— Excerpt to read —
○ ○ ○ ○ ○ ○ ○
I think this is a very serious debate and should not be made frivolous. This is an ancient right that we have defended for 800 years, for goodness sakes. To say that habeas is due process is absurd. It’s the beginning of due process. If you don’t have a right to trial by jury, you do not have due process. You do not have a Constitution. What are you fighting against and for if you throw the Constitution out? If you throw the Sixth Amendment out? It’s in the body of our Constitution. It’s in the Bill of Rights. It’s in every constitution in the United States. For goodness sakes, the trial by jury has been a long-standing and ancient and noble right. For goodness sakes, let’s not scrap it now.
– Senator Rand Paul
So last night, the United States Senate passed the Feinstein-Lee Amendment, AKA “the Prohibition on the Indefinite Detention of Citizens and Lawful Permanent Residents.” The vote was overwhelming with a margin of victory of 67-29. Ever since this passed there has been considerable debate as to whether it is a huge victory for Liberty against the horrific NDAA, or just a ruse that accomplishes nothing and in fact makes things even worse. Overall, my conclusion is that this amendment is nothing to be cheered.
○ ○ ○ ○ ○ ○ ○
— Data extracted from a collection —
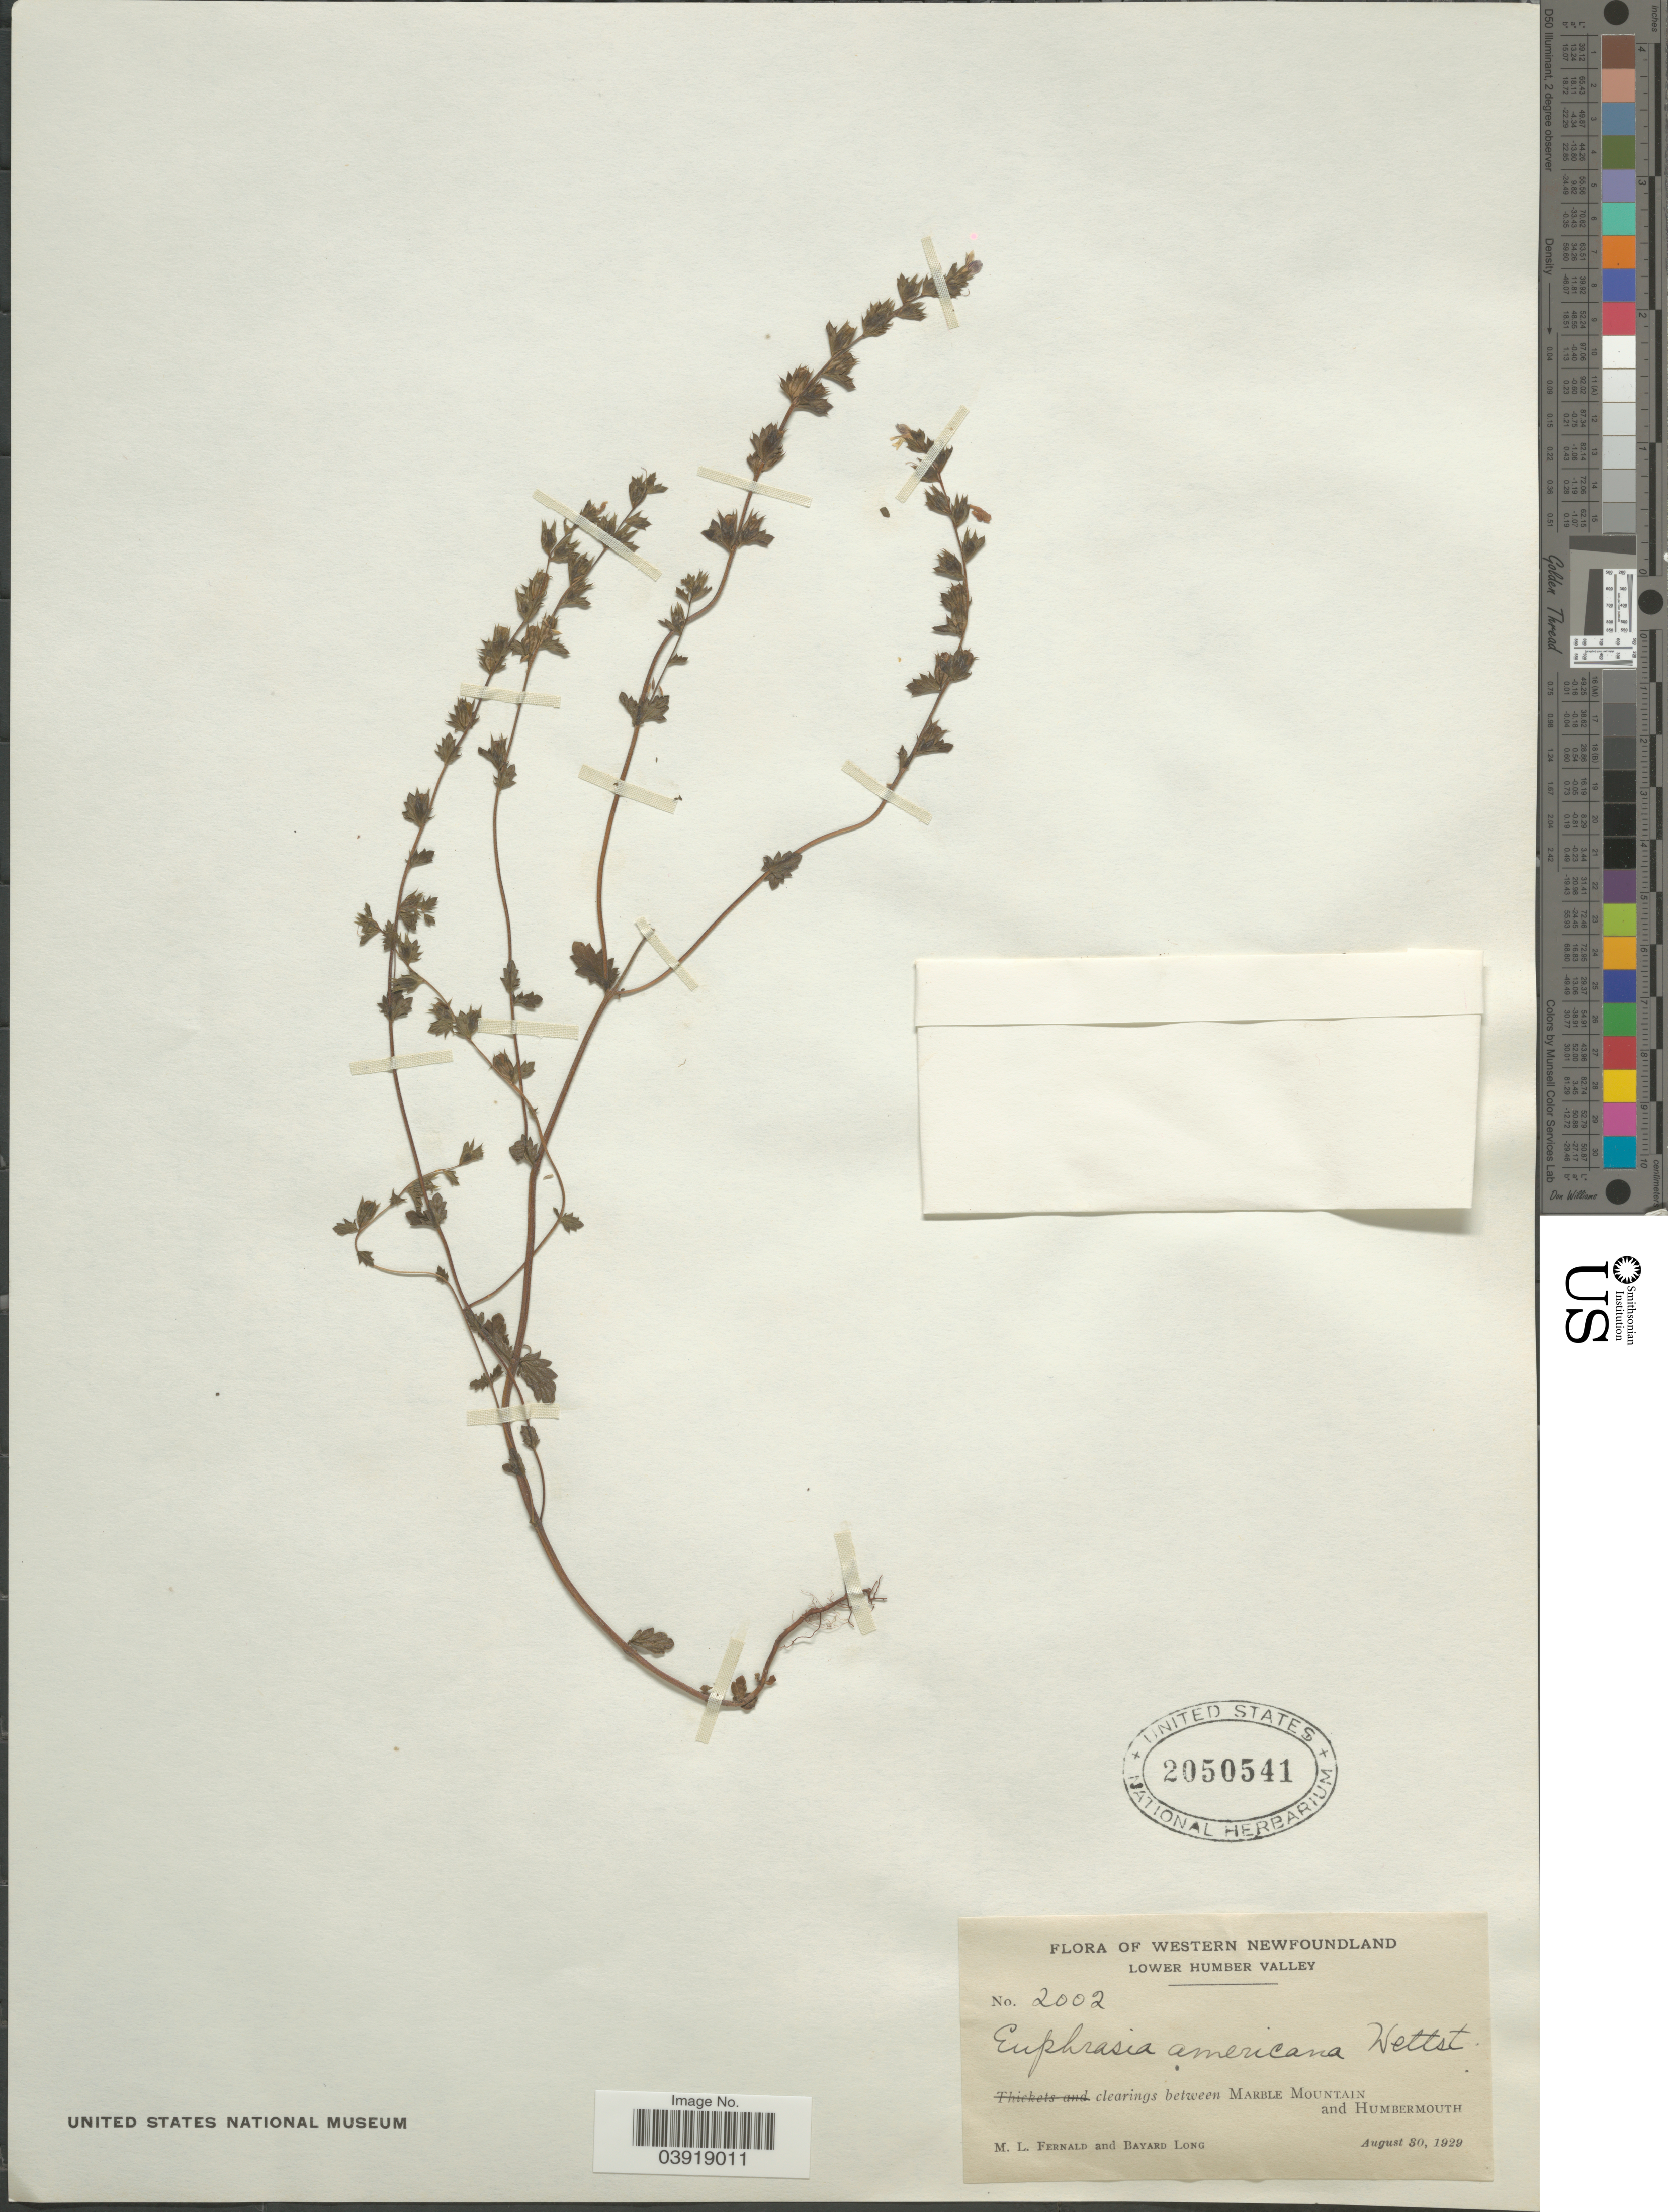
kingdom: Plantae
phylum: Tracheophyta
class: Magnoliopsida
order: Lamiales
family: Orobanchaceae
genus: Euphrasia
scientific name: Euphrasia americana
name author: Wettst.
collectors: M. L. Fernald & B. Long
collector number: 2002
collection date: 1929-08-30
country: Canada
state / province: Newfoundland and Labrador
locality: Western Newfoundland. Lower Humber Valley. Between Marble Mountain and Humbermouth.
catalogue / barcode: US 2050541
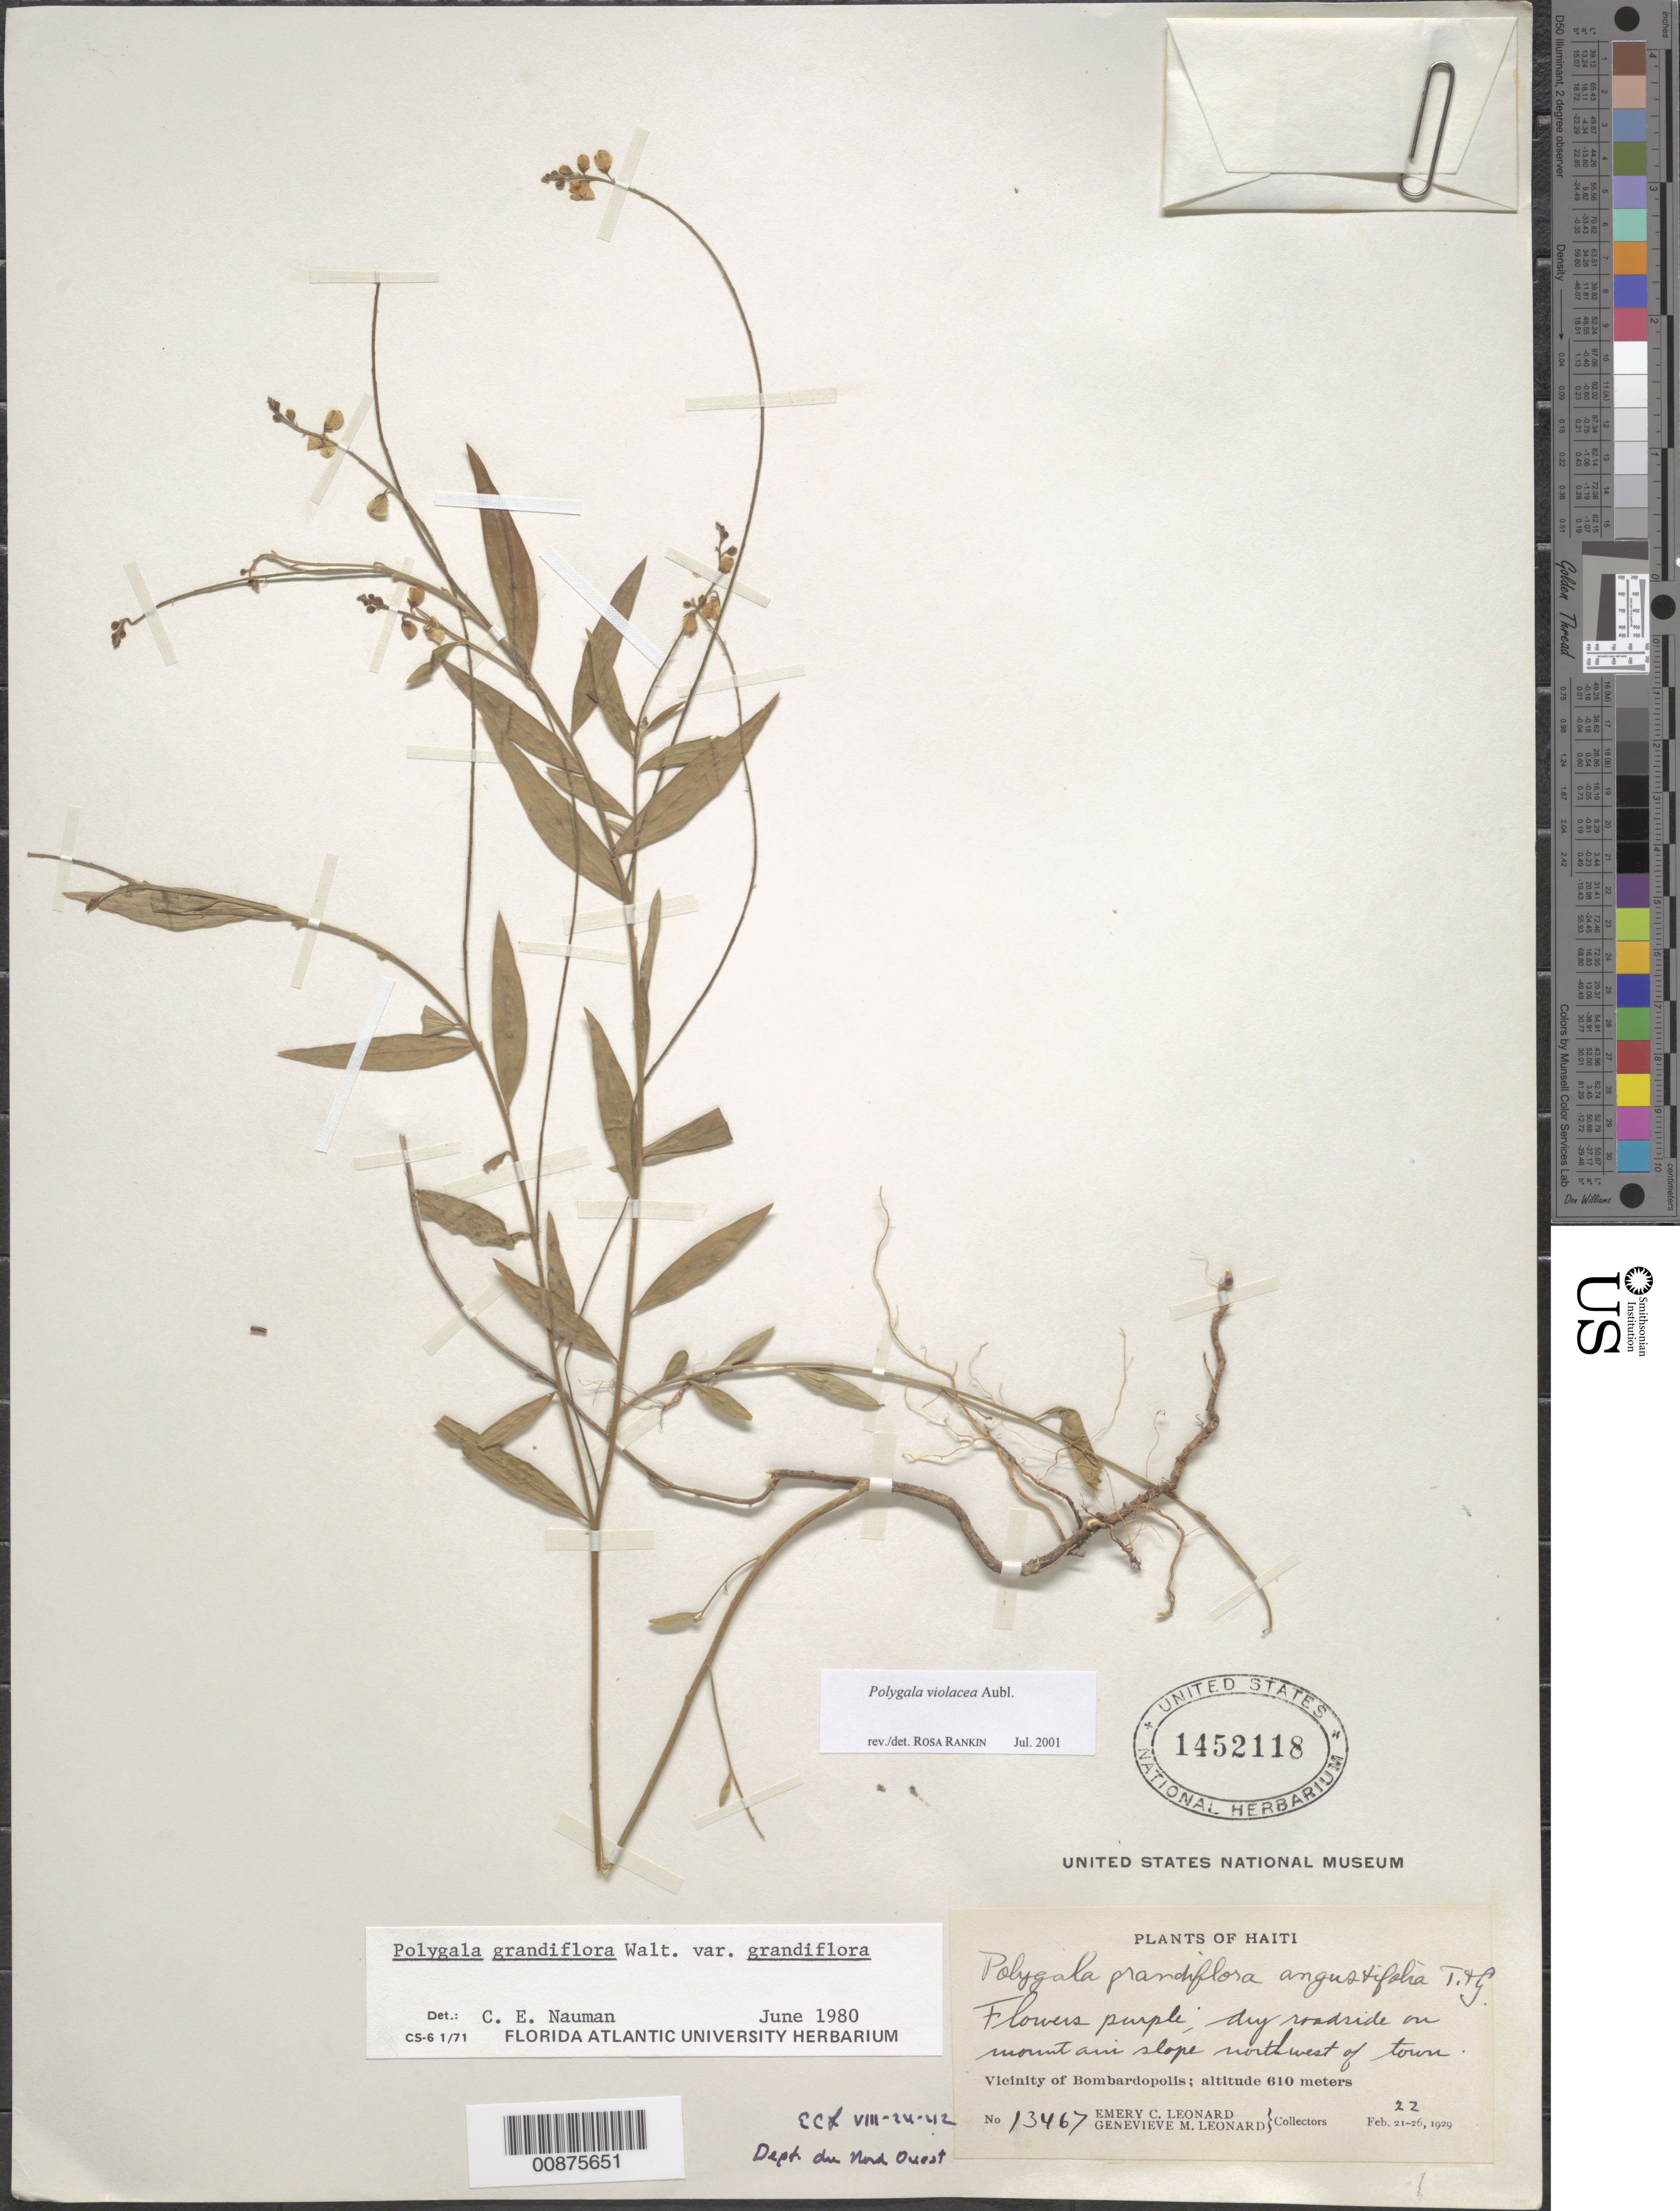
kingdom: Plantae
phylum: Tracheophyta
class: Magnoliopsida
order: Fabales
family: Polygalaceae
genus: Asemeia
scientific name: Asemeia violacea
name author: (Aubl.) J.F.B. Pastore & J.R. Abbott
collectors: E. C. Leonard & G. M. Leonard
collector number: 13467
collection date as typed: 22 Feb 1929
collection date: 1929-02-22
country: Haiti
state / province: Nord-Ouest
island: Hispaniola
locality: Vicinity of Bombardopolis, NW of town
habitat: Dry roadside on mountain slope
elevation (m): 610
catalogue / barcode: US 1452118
○ ○ ○ ○ ○ ○ ○
— Goals —
#1 According to the passage on the Feinstein-Lee Amendment, by what margin did the Senate vote pass it?
#2 Swap "goodness" for "heaven's" as you copy the passage on the Feinstein-Lee Amendment between "I think this" and "scrap it now.", inclusive.
#3 Carry on the passage on the Feinstein-Lee Amendment from its final sentence.
The lines have no connection to the passage on the Feinstein-Lee Amendment.

— Answers given —
#1 67-29

#2
I think this is a very serious debate and should not be made frivolous. This is an ancient right that we have defended for 800 years, for heaven's sakes. To say that habeas is due process is absurd. It’s the beginning of due process. If you don’t have a right to trial by jury, you do not have due process. You do not have a Constitution. What are you fighting against and for if you throw the Constitution out? If you throw the Sixth Amendment out? It’s in the body of our Constitution. It’s in the Bill of Rights. It’s in every constitution in the United States. For heaven's sakes, the trial by jury has been a long-standing and ancient and noble right. For heaven's sakes, let’s not scrap it now.

#3
Here is actual text from the Amendment:
“An authorization to use military force, a declaration of war, or any similar authority shall not authorize the detention without charge or trial of a citizen or lawful permanent resident of the United States apprehended in the United States, unless an act of Congress expressly authorizes such detention.”
Come again? Congress is not permitted to pass laws that are unconstitutional. This is very basic so I find it bizarre that this last sentence would be inserted in the Amendment if they were truly trying to achieve their stated purpose. Clearly, it is also as a result of that last line that they were able to pass it so easily, with authoritarian thugs such as John McCain and Lindsey Graham voting for it.
There are other concerns as well, specifically the fact that it singles out citizens and lawful permanent residents rather than all persons. This issue has been covered here at the ACLU and here at the Belligerent Act site.
All that said, there is one small silver lining to all of this. Despite the horrific flaws mentioned above, I do think it is positive that this debate continues to rage and that Congress was forced to address it. Had the public not been vigilant about the NDAA, it would have just passed without a peep, yet they are being forced to publicly debate this, which they’d certainly prefer not to do.
Keep fighting fellas.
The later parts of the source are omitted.